BAO: How would you define your art? What do you want to communicate and convey?
Eleonora: My art is writing, more precisely poetry. Through poetry I want to communicate the way I feel about life, my emotions, reactions and the deepest part of me. But I also want to convey complicity to the reader, I want to make him understand that he is not alone in facing everyday life, that we are similar, that he is understood and loved. Each of us has different feelings, but often we can find ourselves in literature because someone else was able to write down those feelings that we have. I want to be that someone else and give hope to those who read my poems. You can cope with everything as well as I can, there are other people who experience similar emotions and that we can support eachother..
BAO: What difficulties, if any, do you face today in making your art known? What would you need?
Eleonora: In today’s world, which relies everything on digital, it is difficult to make my art known because it should pass through social networks. By now, poets and writers are known for their posts on Instagram and then for their books. To have a popular Instagram page would take a lot of my time, regardless of the fact that I wouldn’t be able to run it. Often the known poetry writers are the ones who have a nice feed, or write common sense sentences and poems. Well, not that I consider myself a great writer, but I don’t feel like editing my art to become a trend on social. The digital world lacks simplicity, variety and authenticity. I would need an intermediary who knows how to make my art known for what it is, without having to adapt or shrink it in the historical context from which we come.
BAO: How did your passion start?
Eleonora: I don’t remember the precise moment when I started to be passionate about literature and writing. I have a very vivid memory of when, at the age of two, I constantly forced my mother to read the ugly duckling to me every night. As she worked late, she was often tired and fell asleep while reading it. One evening, as she was about to fall asleep, I told her all the parts of the story that she had missed because she was so tired. That was the moment when my mother realised that the “story” belonged to me. It was then a spontaneous process. Since primary school, I spent my days reading and only felt understood by books. I always saw in literature a purpose in life, a hope and the certainty that I could not be abandoned. My childhood was not too difficult, but it was not easy. But having the comfort of a book has always helped me to move forward. Knowing that someone else could understand me so well and save me from reality cheered me up and made me hope for the best. So I started writing too, I wanted to give back to literature all that it had given me.
BAO: How does your creative process come about? What inspires you?

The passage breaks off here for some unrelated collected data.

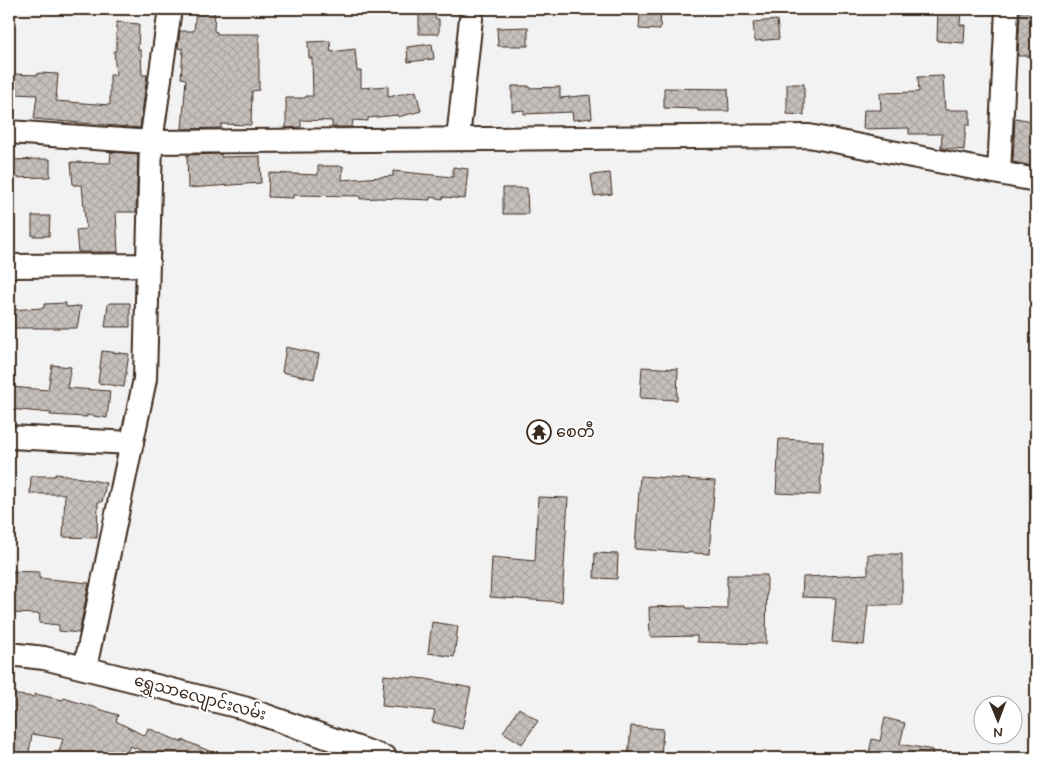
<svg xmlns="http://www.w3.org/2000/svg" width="1045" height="767" viewBox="0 0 1045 767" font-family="Mynerve,'Noto Sans Myanmar',sans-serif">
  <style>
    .building { fill: url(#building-cross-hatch); stroke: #3b2a1e }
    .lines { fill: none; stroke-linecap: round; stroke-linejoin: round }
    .minor-casing { stroke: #3b2a1e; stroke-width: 26 }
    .minor { stroke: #fff; stroke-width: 22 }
    .labels { text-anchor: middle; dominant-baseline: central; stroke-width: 4; stroke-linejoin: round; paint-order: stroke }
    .poi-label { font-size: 16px; fill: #3b2a1e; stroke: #fff; text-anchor: start }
    .street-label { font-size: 16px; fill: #3b2a1e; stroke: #fff }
  </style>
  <defs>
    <pattern id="building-cross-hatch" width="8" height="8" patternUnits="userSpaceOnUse" patternTransform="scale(1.25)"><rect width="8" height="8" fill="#c6c0bd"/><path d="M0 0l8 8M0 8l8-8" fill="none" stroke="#aba5a2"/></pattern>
  </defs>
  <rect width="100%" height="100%" fill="#f3f2f2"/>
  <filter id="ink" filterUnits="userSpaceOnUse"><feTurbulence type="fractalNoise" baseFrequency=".02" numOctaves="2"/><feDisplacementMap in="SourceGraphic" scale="10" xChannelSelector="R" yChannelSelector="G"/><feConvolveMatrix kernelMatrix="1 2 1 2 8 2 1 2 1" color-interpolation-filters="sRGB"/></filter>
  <g filter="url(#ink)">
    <!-- building -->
    <path class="building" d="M 196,9 L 215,9 L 214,31 L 217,32 L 217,34 L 259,34 L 259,90 L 252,91 L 251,125 L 221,124 L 221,128 L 182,129 L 186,79 L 181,78 L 183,49 L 178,48 L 180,31 L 194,31 Z
      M 419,9 L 436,9 L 435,19 L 439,19 L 439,34 L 419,34 Z
      M 640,9 L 661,9 L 660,30 L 639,29 Z
      M 938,9 L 961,9 L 960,25 L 965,25 L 964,43 L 937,41 Z
      M 1020,11 L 1034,11 L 1032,56 L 1018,56 Z
      M 777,20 L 779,39 L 755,41 L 753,22 Z
      M 117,22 L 139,24 L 138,50 L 141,50 L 142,75 L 147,75 L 140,128 L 34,119 L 37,95 L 13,94 L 14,74 L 38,75 L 38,73 L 58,74 L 56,101 L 110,105 L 110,75 L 116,75 L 114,51 L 116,51 Z
      M 528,27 L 528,46 L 498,46 L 497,28 Z
      M 330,41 L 331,52 L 355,49 L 357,71 L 361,71 L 361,88 L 388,86 L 388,97 L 416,91 L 421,111 L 398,117 L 398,115 L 368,118 L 368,121 L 353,120 L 352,127 L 332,127 L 332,121 L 301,120 L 301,127 L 286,128 L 286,98 L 305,98 L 306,96 L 313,96 L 312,58 L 309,58 L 308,42 Z
      M 432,44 L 434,59 L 408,62 L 407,47 Z
      M 943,76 L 945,110 L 970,110 L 970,125 L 966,125 L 964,150 L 941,148 L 942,134 L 909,134 L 909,128 L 863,129 L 864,110 L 881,110 L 880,93 L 919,92 L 918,77 Z
      M 787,84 L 804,84 L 804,115 L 787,114 Z
      M 512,86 L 529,86 L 529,88 L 560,87 L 560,98 L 590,95 L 592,118 L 573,120 L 572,112 L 524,114 L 524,110 L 512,111 Z
      M 664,88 L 728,89 L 729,111 L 698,111 L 698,109 L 664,108 Z
      M 1015,118 L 1033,121 L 1032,166 L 1013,162 Z
      M 111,152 L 138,154 L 136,212 L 116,212 L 118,252 L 78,252 L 76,230 L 86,229 L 82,185 L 73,185 L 71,162 L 110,163 Z
      M 221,154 L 221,157 L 260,156 L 261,183 L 188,188 L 187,155 Z
      M 41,159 L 50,159 L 50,177 L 11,178 L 10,160 Z
      M 318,166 L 343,166 L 342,180 L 393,176 L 393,171 L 453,177 L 453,167 L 468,169 L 465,199 L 443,197 L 443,199 L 430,197 L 430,200 L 379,198 L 360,199 L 360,196 L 293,195 L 293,198 L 268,197 L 269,173 L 318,175 Z
      M 610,173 L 612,194 L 594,196 L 591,175 Z
      M 503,188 L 527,188 L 528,214 L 503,214 Z
      M 32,216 L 50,216 L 49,236 L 32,236 Z
      M 66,303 L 66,307 L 81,306 L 77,328 L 9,328 L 9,310 L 44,308 L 44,304 Z
      M 110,303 L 130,303 L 130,327 L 105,327 L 108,304 Z
      M 286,347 L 319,354 L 314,379 L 282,372 Z
      M 102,351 L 129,354 L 124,387 L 98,383 Z
      M 52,365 L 71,367 L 67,388 L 110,391 L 107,418 L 87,415 L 87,417 L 50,415 L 51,413 L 9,409 L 10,387 L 48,390 Z
      M 642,367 L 678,369 L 677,400 L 640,398 Z
      M 779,439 L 823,441 L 820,495 L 776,493 Z
      M 55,474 L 66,475 L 106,483 L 102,502 L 98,502 L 97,538 L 63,537 L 65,494 L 30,494 L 31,476 L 55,476 Z
      M 640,476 L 715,481 L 709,554 L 635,549 Z
      M 538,497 L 568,498 L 562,602 L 490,597 L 492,557 L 535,561 Z
      M 595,553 L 618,554 L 617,579 L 594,578 Z
      M 868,554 L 902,554 L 902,605 L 868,605 L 864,645 L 832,642 L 836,598 L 802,597 L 803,577 L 868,574 Z
      M 9,571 L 39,572 L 39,578 L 89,583 L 79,633 L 59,631 L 59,625 L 39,623 L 40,614 L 9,613 Z
      M 727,575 L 767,575 L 766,644 L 697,642 L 697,636 L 650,637 L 649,607 L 686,606 L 686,608 L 727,609 Z
      M 432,622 L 458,626 L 454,657 L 428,653 Z
      M 384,675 L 426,679 L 471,688 L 462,729 L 432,722 L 435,711 L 382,706 Z
      M 9,694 L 35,697 L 35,694 L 63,700 L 64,698 L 118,715 L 116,721 L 145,736 L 148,728 L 181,742 L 183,740 L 226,758 L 160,758 L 130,746 L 124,758 L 57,758 L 63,739 L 32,734 L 28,758 L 9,758 L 12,740 L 9,740 Z
      M 519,708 L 538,721 L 522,744 L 503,732 Z
      M 885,718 L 905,723 L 900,744 L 933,750 L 932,758 L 868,758 L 872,739 L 880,741 Z
      M 631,726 L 663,729 L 661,758 L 628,758 Z"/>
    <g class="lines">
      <!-- minor casing -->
      <g class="minor-casing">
        <path id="minor" d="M 9,132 L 151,142 L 809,136 L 1036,180
          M 458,139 L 472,9
          M 999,173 L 1007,9
          M 9,266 L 148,265
          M 9,437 L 132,443
          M 9,654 L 44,658 L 244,708 L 386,758
          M 85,668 L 145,379 L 151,142 L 170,9"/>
      </g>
      <!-- minor -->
      <use href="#minor" class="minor"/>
    </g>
  </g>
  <!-- icons -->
  <defs>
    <g id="temple-ring" transform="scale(1.25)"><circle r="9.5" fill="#fff" stroke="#3b2a1e" stroke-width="1.5"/><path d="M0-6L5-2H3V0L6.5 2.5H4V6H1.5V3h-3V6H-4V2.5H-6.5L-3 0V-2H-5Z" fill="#3b2a1e"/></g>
  </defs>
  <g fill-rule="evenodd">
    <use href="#temple-ring" x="539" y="432"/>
  </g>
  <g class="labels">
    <!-- poi labels -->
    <g class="poi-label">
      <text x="556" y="432">စေတီ</text>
    </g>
    <!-- street labels -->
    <g class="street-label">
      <text transform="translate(200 698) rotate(15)">ရွှေသာလျောင်းလမ်း</text>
    </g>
  </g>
  <!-- margin -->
  <rect width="1045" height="767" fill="none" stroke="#fff" stroke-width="30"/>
  <rect x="15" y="15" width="1015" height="737" fill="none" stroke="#3b2a1e" stroke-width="2" filter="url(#ink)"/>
  <!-- north arrow -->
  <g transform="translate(998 720) rotate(179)"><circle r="24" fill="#ffffff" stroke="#b1aaa5"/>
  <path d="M0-4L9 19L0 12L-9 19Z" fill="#3b2a1e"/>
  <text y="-8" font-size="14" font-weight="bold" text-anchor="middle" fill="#3b2a1e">N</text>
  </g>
</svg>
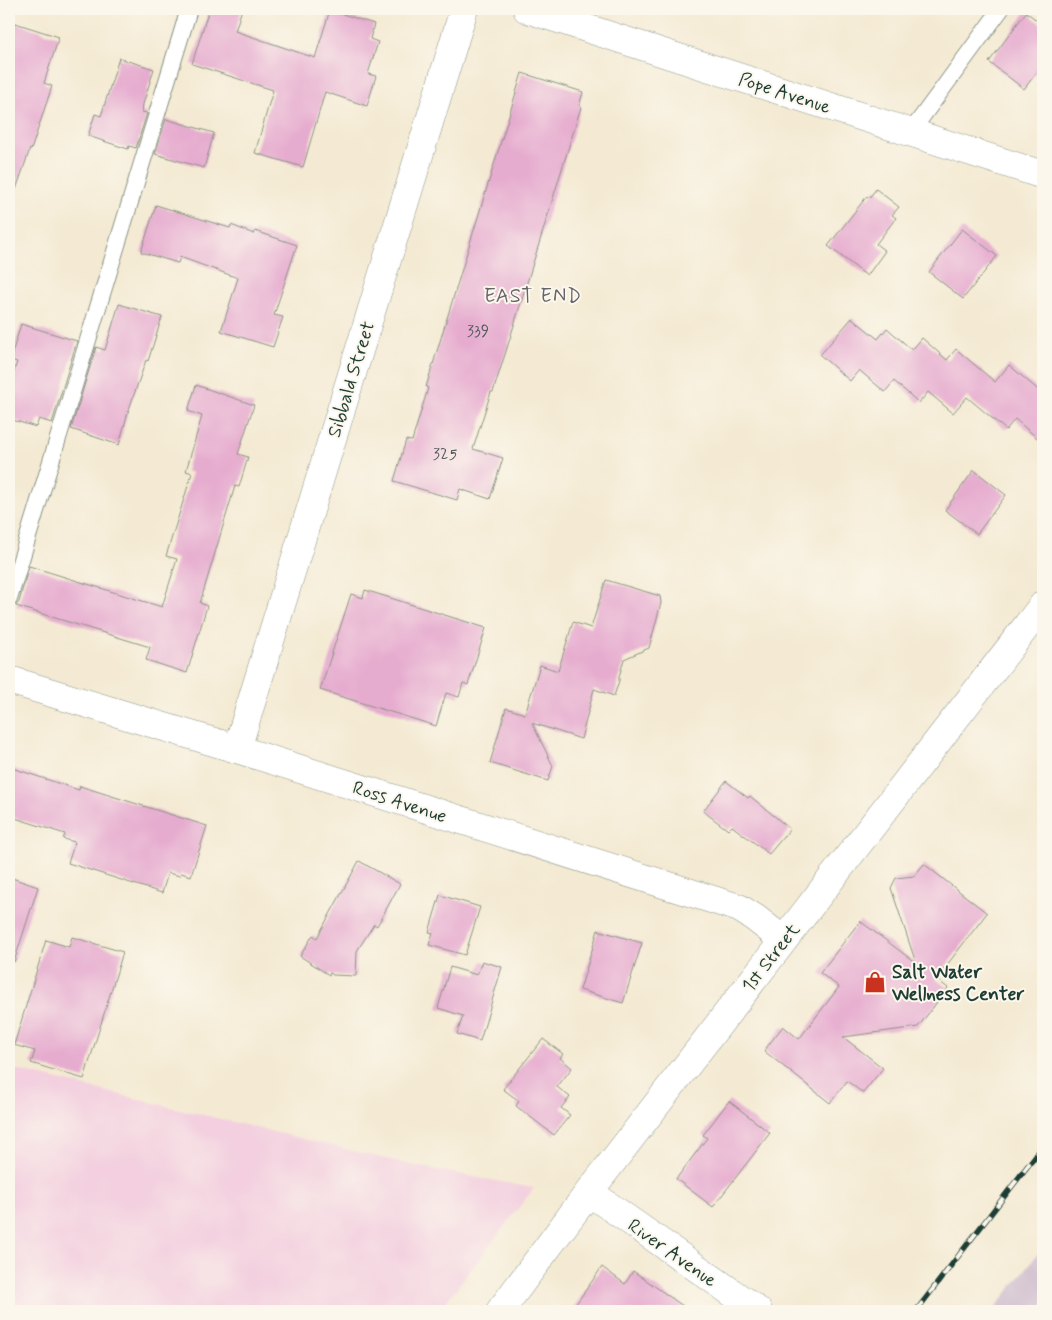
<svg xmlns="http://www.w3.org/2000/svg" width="1052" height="1320" viewBox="0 0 1052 1320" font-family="Mynerve,sans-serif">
<rect width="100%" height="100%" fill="#fbf7ec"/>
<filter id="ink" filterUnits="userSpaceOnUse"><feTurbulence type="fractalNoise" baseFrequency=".02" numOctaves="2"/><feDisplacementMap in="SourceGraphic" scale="10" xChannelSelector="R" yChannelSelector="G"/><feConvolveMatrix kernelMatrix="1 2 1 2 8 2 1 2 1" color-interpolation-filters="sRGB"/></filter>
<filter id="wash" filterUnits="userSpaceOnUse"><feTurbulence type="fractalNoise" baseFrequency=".0096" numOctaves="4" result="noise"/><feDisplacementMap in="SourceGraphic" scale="20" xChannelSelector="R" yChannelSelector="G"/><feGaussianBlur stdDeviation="1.12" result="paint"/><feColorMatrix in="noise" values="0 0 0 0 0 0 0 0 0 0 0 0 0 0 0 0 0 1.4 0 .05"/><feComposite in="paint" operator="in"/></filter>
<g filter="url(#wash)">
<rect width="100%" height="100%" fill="#f4ead3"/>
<path fill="#f3cfdf" d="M 9,1068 L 411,1165 L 534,1188 L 439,1311 L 9,1311 Z"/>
<path fill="#cfbdce" d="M 1043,1247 L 1043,1311 L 993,1311 Z"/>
<g id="blocks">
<g fill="#e6accf">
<path d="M 209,9 L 242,9 L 235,31 L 315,58 L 330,10 L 374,24 L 370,39 L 378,42 L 368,74 L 376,76 L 367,106 L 325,92 L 303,167 L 255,153 L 273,90 L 192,64 Z"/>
<path d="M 1026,12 L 1043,25 L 1043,64 L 1024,89 L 989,62 Z"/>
<path d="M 9,21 L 59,37 L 44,83 L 52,86 L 31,150 L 30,149 L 13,198 L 9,197 Z"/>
<path d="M 119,58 L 154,69 L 143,104 L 142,112 L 147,113 L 136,148 L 129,146 L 128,149 L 88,136 L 95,114 L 101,116 Z"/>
<path d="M 522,73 L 583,92 L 579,106 L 581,107 L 507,348 L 493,392 L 491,392 L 473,449 L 503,458 L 490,499 L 460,489 L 457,500 L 394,481 L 406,440 L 412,441 L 428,388 L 426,387 Z"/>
<path d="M 166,119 L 214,133 L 204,168 L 155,154 Z"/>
<path d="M 876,189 L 899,207 L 892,215 L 896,218 L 876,244 L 885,251 L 867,276 L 828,246 L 867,196 L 869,198 Z"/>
<path d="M 156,205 L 230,228 L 231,225 L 254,234 L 255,231 L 297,245 L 274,315 L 283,317 L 273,347 L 221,331 L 238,278 L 180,257 L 178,263 L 141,252 Z"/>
<path d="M 962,229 L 997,256 L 963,299 L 929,272 Z"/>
<path d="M 119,304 L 162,317 L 148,361 L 146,360 L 128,412 L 119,445 L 71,429 L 96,347 L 105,350 Z"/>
<path d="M 852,318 L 878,339 L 887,328 L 912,350 L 922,338 L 947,360 L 956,349 L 995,382 L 1009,365 L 1043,394 L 1043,443 L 1015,419 L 1006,430 L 967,397 L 953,413 L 928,392 L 919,403 L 894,381 L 885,392 L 859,370 L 850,381 L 820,355 Z"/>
<path d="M 21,324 L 77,341 L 52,423 L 39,419 L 36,427 L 9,419 L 9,386 L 17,362 L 10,360 Z"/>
<path d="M 196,385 L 254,405 L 238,454 L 248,457 L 239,487 L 235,486 L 200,603 L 207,606 L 187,673 L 146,660 L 150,647 L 16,606 L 19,602 L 29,566 L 162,607 L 177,559 L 166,556 L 192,473 L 186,471 L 202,416 L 188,411 Z"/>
<path d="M 974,470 L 1006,495 L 977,534 L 945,510 Z"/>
<path d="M 606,580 L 660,596 L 661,603 L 649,648 L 624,659 L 619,677 L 619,681 L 614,696 L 594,689 L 581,739 L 532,723 L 553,766 L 548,781 L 490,763 L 506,708 L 525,714 L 540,665 L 558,671 L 573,622 L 591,628 Z"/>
<path d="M 365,590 L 486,628 L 468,685 L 463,683 L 459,697 L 446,693 L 436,726 L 320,690 L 351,594 L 363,598 Z"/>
<path d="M 9,767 L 79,790 L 80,786 L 207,826 L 191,876 L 181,873 L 180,876 L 168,873 L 162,893 L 68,863 L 75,842 L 63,839 L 65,834 L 9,816 Z"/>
<path d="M 726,781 L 748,798 L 750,796 L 790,829 L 769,854 L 732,826 L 728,830 L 703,811 Z"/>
<path d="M 359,861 L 400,884 L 377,926 L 374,924 L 357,951 L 356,976 L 333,975 L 330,973 L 329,975 L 300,956 L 313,935 L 317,938 Z"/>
<path d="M 924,864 L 987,913 L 936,979 L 948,988 L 918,1027 L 843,1037 L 883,1068 L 863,1093 L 847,1081 L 830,1103 L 764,1051 L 783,1026 L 799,1039 L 839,987 L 820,973 L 860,921 L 916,963 L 891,888 L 896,878 L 914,876 Z"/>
<path d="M 9,877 L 38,887 L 14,962 L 9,961 Z"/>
<path d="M 440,895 L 480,907 L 465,955 L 429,945 L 433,933 L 429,932 Z"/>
<path d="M 598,930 L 642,943 L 623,1003 L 580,990 Z"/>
<path d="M 72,937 L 123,952 L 84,1079 L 31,1063 L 35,1051 L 14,1045 L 46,940 L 69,947 Z"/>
<path d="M 482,961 L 502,967 L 480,1041 L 457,1034 L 463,1016 L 438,1008 L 450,967 L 477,975 Z"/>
<path d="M 543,1039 L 563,1054 L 560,1058 L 572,1068 L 557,1087 L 570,1097 L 561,1108 L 570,1115 L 554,1135 L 516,1106 L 519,1101 L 503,1089 Z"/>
<path d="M 729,1101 L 770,1133 L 713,1207 L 676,1179 L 707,1138 L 703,1135 Z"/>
<path d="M 602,1267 L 625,1284 L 633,1271 L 690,1311 L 571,1311 Z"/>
</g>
</g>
</g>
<g filter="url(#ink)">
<use href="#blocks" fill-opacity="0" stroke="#8a9484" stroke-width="1"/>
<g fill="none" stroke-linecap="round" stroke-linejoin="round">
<g stroke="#8a9484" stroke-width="18">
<g id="lane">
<path d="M 910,133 L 1001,9"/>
<path d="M 9,599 L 189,9"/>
</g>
</g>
<g stroke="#8a9484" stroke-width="29">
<g id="street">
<path d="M 527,9 L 1043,175"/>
<path d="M 9,680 L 237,749 L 739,908 L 755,918 L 783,940"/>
<path d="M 237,749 L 464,9"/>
<path d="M 589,1192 L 1043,605"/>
</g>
</g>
<g stroke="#8a9484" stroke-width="29">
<path id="secondary" d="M 500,1311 L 589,1192 L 758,1311"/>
</g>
<use href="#lane" stroke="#fff" stroke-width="16"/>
<use href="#street" stroke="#fff" stroke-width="28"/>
<use href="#secondary" stroke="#fff" stroke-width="28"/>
<g stroke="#1f3d34" stroke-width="5.5">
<path id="rail" d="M 916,1311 L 1043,1146"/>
</g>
<use href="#rail" stroke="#fbf7ec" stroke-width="4" stroke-dasharray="11" stroke-linecap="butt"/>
</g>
</g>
<defs>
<g id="shop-bare" transform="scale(1.725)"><path d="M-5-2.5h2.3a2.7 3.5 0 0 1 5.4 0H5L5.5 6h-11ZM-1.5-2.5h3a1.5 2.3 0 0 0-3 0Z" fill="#c8321e" stroke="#fbf7ec" stroke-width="2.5" paint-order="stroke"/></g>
</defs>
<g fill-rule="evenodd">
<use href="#shop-bare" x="875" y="982"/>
</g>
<g text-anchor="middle" stroke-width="4" stroke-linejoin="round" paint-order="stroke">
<g font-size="16" fill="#51595b">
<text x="478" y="336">339</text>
<text x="445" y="459">325</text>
</g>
<g font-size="19" fill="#1f3d34" stroke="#fbf7ec">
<text transform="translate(785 92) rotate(18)" y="7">Pope Avenue</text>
<text transform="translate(350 379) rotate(-73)" y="7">Sibbald Street</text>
<text transform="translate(400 801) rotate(18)" y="7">Ross Avenue</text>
<text transform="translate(770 957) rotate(-52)" y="7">1st Street</text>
<text transform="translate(673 1252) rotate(35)" y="7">River Avenue</text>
</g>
<g font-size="19" font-weight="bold" fill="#1f3d34" stroke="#fbf7ec" text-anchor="start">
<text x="892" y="978">Salt Water<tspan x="892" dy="22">Wellness Center</tspan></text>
</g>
<g font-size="20" letter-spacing="1" fill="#65646a" stroke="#fbf7ec">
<text x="533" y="302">EAST END</text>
</g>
</g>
<rect width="1052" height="1320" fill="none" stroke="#fbf7ec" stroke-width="30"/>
</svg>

Eleonora: I’ve always written to clear my mind and understand what was happening to me and around me. Ever since I was a little girl, writing has been a way for me to release myself and also, in a certain sense, to calm down. I remember once when I was 9 years old, after a terrible fight with my aunt and sister, I started to write a poem. Even though I had pen and paper and was actually writing a poem, it was as if I didn’t realise what I was doing. I felt like I was simply ‘spitting out’ words. In the end the result was a beautiful poem, but the process of writing had completely escaped my perception. While writing I feel as if time stops and only a small part of me remains active in the process. Before writing I feel full of emotions, memories, moments, lives, encounters and stories but as soon as I finish writing I feel at peace, almost empty. An emptiness that envelops me, relaxing. It’s really a feeling of tranquillity that I don’t experience at any other time. As if the whole kaleidoscope of emotions has transferred onto the paper and left me emotionally stable.
For me, writing is a filter with which to look at reality. Everything around me becomes poetry and a story.
BAO: How do you think authenticity relates to artistic creation? How do you live it in your creative process?
Eleonora: Authenticity is everything. It is the lighthouse of writing, at least of my writing. I can only write about emotions that I really feel, or by identifying with a character and feeling those emotions. My poems are very simple, they have no rhetorical figures, no rhymes, no courtly or clever style. They are streams of thought that materialise in my hands. When I write a poem, I do not re-read it later, I do not re-write it or edit it. I no longer work on it. Once it is written, it has taken breath and I let it live independently on the paper. I don’t feel like the creator of those poems. They have a life of their own and take shape through me. So I don’t feel I have the power or the right to change them. Authenticity is fundamental, because my poems represent reality as seen through my eyes, not an imaginary construction of it.